> _Try it_
Verbatim copy without images: return all of the data as it stands.

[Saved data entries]
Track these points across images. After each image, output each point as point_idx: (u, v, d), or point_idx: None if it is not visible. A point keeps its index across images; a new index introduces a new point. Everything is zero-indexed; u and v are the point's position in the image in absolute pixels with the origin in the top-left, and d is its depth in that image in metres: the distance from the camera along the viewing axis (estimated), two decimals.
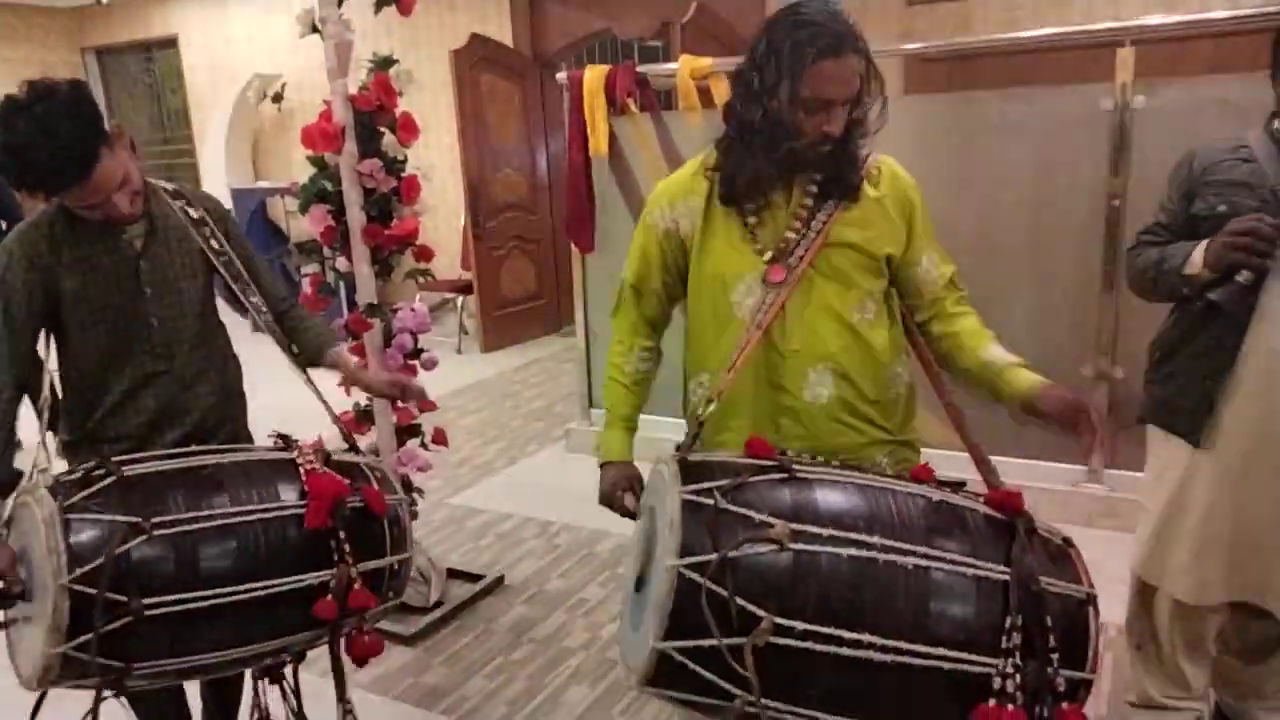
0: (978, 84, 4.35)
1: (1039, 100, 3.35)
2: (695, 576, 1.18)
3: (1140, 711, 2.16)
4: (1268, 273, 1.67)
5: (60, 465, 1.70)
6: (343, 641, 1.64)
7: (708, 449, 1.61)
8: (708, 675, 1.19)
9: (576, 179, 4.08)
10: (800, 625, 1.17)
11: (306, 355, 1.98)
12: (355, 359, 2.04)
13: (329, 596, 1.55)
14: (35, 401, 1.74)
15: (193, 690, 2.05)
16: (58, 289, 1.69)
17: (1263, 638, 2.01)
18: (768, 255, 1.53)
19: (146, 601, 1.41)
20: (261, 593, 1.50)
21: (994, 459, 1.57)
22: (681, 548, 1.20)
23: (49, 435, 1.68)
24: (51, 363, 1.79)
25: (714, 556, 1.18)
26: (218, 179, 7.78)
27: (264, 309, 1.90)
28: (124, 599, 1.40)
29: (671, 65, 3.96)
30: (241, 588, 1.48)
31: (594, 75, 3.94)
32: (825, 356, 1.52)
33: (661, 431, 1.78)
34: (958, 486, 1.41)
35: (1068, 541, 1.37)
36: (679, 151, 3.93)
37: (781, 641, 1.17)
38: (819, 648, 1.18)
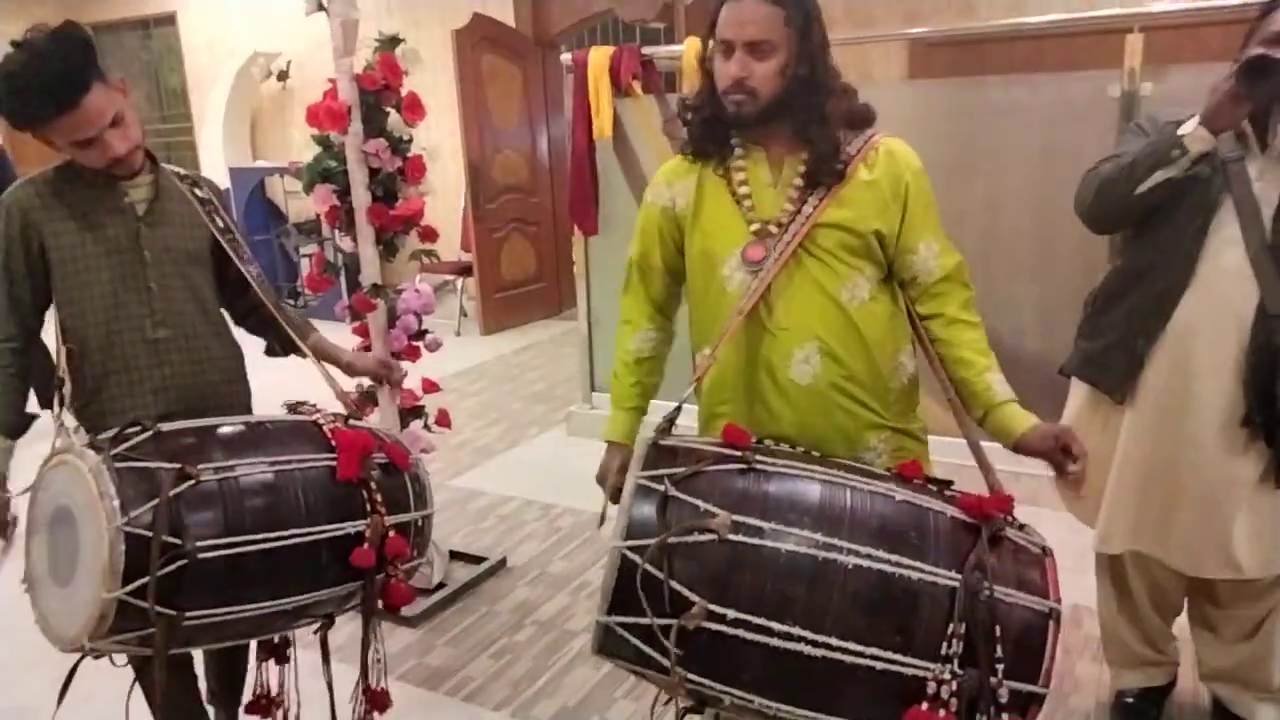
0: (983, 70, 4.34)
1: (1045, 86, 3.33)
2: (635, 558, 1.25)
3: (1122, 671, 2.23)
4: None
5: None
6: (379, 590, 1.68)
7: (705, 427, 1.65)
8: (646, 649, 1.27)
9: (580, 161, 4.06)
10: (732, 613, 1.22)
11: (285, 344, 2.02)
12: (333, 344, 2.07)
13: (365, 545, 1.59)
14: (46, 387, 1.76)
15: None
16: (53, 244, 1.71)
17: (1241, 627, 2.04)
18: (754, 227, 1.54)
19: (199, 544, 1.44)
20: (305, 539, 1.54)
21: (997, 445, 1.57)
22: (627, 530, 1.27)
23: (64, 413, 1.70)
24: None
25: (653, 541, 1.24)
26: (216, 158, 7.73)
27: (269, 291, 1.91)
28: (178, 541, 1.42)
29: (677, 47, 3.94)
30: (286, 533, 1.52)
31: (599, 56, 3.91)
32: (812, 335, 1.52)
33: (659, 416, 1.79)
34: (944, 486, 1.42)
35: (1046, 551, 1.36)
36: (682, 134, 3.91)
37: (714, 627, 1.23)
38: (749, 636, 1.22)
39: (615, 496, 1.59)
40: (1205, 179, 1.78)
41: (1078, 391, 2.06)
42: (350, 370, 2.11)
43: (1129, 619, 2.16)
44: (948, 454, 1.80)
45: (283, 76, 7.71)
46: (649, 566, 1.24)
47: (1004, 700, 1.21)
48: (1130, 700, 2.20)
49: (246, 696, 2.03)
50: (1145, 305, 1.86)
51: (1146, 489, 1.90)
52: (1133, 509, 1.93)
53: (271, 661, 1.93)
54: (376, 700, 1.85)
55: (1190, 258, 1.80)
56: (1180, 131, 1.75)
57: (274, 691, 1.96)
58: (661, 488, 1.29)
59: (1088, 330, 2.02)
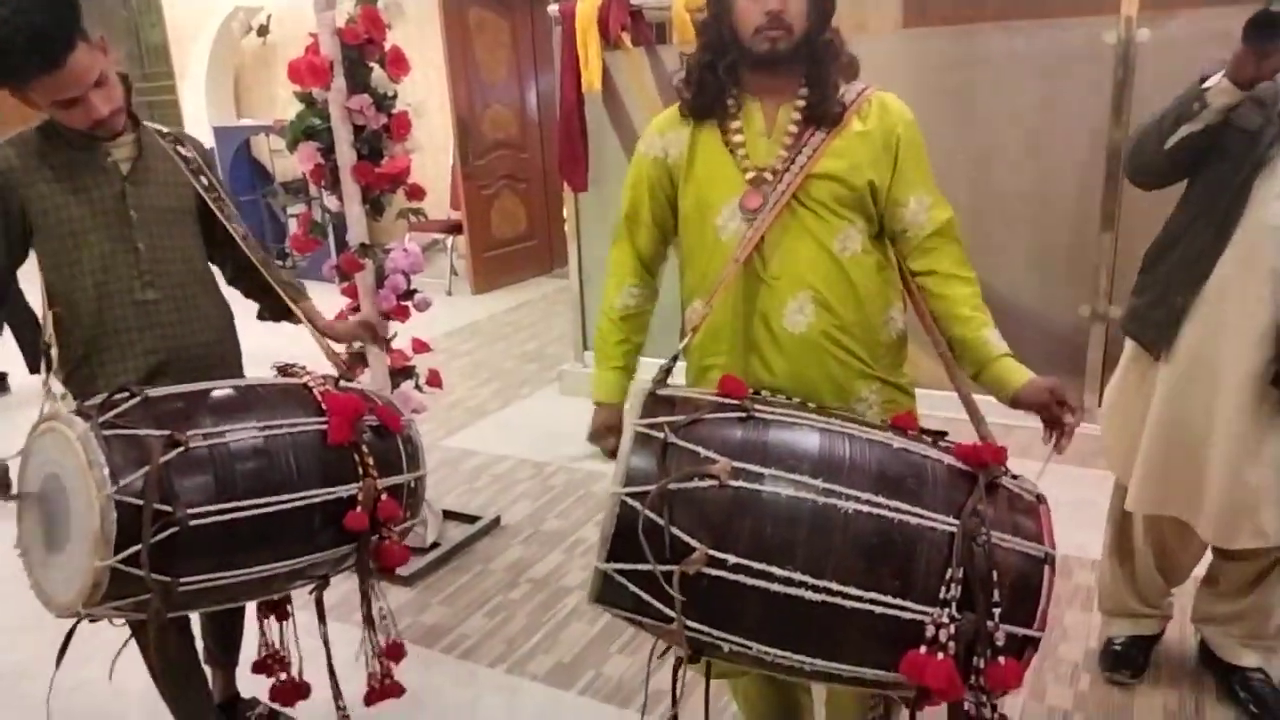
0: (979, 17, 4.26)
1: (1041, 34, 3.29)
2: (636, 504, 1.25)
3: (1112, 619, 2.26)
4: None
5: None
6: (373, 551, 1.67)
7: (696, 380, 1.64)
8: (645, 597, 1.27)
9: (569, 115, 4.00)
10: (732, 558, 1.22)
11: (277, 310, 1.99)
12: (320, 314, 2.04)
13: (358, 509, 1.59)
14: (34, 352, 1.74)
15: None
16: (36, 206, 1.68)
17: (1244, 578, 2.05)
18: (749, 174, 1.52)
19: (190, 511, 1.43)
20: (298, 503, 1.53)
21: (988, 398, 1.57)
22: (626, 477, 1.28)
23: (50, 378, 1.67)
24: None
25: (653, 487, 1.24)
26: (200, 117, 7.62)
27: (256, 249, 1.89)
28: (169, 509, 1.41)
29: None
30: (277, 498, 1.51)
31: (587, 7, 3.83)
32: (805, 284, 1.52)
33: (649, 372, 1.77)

> _Result for this exercise_
Track these points across images. After each image, output each point as point_idx: (u, v, d), or point_idx: None if it is not visible. A point keeps its index across images; a new index introduces a new point. Everything is zero-indexed; u and v are the point's position in the image in absolute pixels with the origin in the top-left, and d is its depth in that image in metres: the distance from the camera along the viewing axis (estimated), two decimals.
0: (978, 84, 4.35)
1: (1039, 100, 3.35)
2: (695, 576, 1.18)
3: (1140, 711, 2.16)
4: (1268, 273, 1.67)
5: (60, 465, 1.70)
6: (343, 641, 1.64)
7: (708, 449, 1.61)
8: (708, 675, 1.19)
9: (576, 179, 4.08)
10: (800, 625, 1.17)
11: (306, 355, 1.98)
12: (355, 359, 2.04)
13: (329, 596, 1.55)
14: (35, 401, 1.74)
15: (193, 690, 2.05)
16: (58, 289, 1.69)
17: (1263, 638, 2.01)
18: (768, 255, 1.53)
19: (146, 601, 1.41)
20: (261, 593, 1.50)
21: (994, 459, 1.57)
22: (681, 548, 1.20)
23: (49, 435, 1.68)
24: (51, 363, 1.79)
25: (714, 556, 1.18)
26: (218, 179, 7.78)
27: (264, 309, 1.90)
28: (124, 599, 1.40)
29: (671, 65, 3.96)
30: (241, 588, 1.48)
31: (594, 75, 3.94)
32: (825, 356, 1.52)
33: (661, 431, 1.78)
34: (958, 486, 1.41)
35: (1068, 541, 1.37)
36: (679, 151, 3.93)
37: (781, 641, 1.17)
38: (819, 648, 1.18)
0: (983, 70, 4.34)
1: (1045, 86, 3.33)
2: (635, 558, 1.25)
3: (1122, 671, 2.23)
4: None
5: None
6: (379, 590, 1.68)
7: (705, 427, 1.65)
8: (646, 649, 1.27)
9: (580, 161, 4.06)
10: (732, 613, 1.22)
11: (285, 344, 2.02)
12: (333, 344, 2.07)
13: (365, 545, 1.59)
14: (46, 387, 1.76)
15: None
16: (53, 244, 1.71)
17: (1241, 627, 2.04)
18: (754, 227, 1.54)
19: (199, 544, 1.44)
20: (305, 539, 1.54)
21: (997, 445, 1.57)
22: (627, 530, 1.27)
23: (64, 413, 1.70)
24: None
25: (653, 541, 1.24)
26: (216, 158, 7.73)
27: (269, 291, 1.91)
28: (178, 541, 1.42)
29: (677, 47, 3.94)
30: (286, 533, 1.52)
31: (599, 56, 3.91)
32: (812, 335, 1.52)
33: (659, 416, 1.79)
34: (944, 486, 1.42)
35: (1046, 551, 1.36)
36: (682, 134, 3.91)
37: (714, 627, 1.23)
38: (749, 636, 1.22)
39: (615, 496, 1.59)
40: (1205, 179, 1.78)
41: (1078, 391, 2.06)
42: (350, 370, 2.11)
43: (1129, 619, 2.16)
44: (948, 454, 1.80)
45: (283, 76, 7.71)
46: (649, 566, 1.24)
47: (1004, 700, 1.21)
48: (1130, 700, 2.20)
49: (246, 696, 2.03)
50: (1145, 305, 1.86)
51: (1146, 489, 1.90)
52: (1133, 509, 1.93)
53: (271, 661, 1.93)
54: (376, 700, 1.85)
55: (1190, 258, 1.80)
56: (1180, 131, 1.75)
57: (274, 691, 1.96)
58: (661, 488, 1.29)
59: (1088, 330, 2.02)
0: (979, 17, 4.26)
1: (1041, 34, 3.29)
2: (636, 504, 1.25)
3: (1112, 619, 2.26)
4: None
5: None
6: (373, 551, 1.67)
7: (696, 380, 1.64)
8: (645, 597, 1.27)
9: (569, 115, 4.00)
10: (732, 558, 1.22)
11: (277, 310, 1.99)
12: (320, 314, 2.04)
13: (358, 509, 1.59)
14: (34, 352, 1.74)
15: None
16: (36, 206, 1.68)
17: (1244, 578, 2.05)
18: (749, 174, 1.52)
19: (190, 511, 1.43)
20: (298, 503, 1.53)
21: (988, 398, 1.57)
22: (626, 477, 1.28)
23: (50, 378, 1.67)
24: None
25: (653, 487, 1.24)
26: (200, 117, 7.62)
27: (256, 249, 1.89)
28: (169, 509, 1.41)
29: None
30: (277, 498, 1.51)
31: (587, 7, 3.83)
32: (805, 284, 1.52)
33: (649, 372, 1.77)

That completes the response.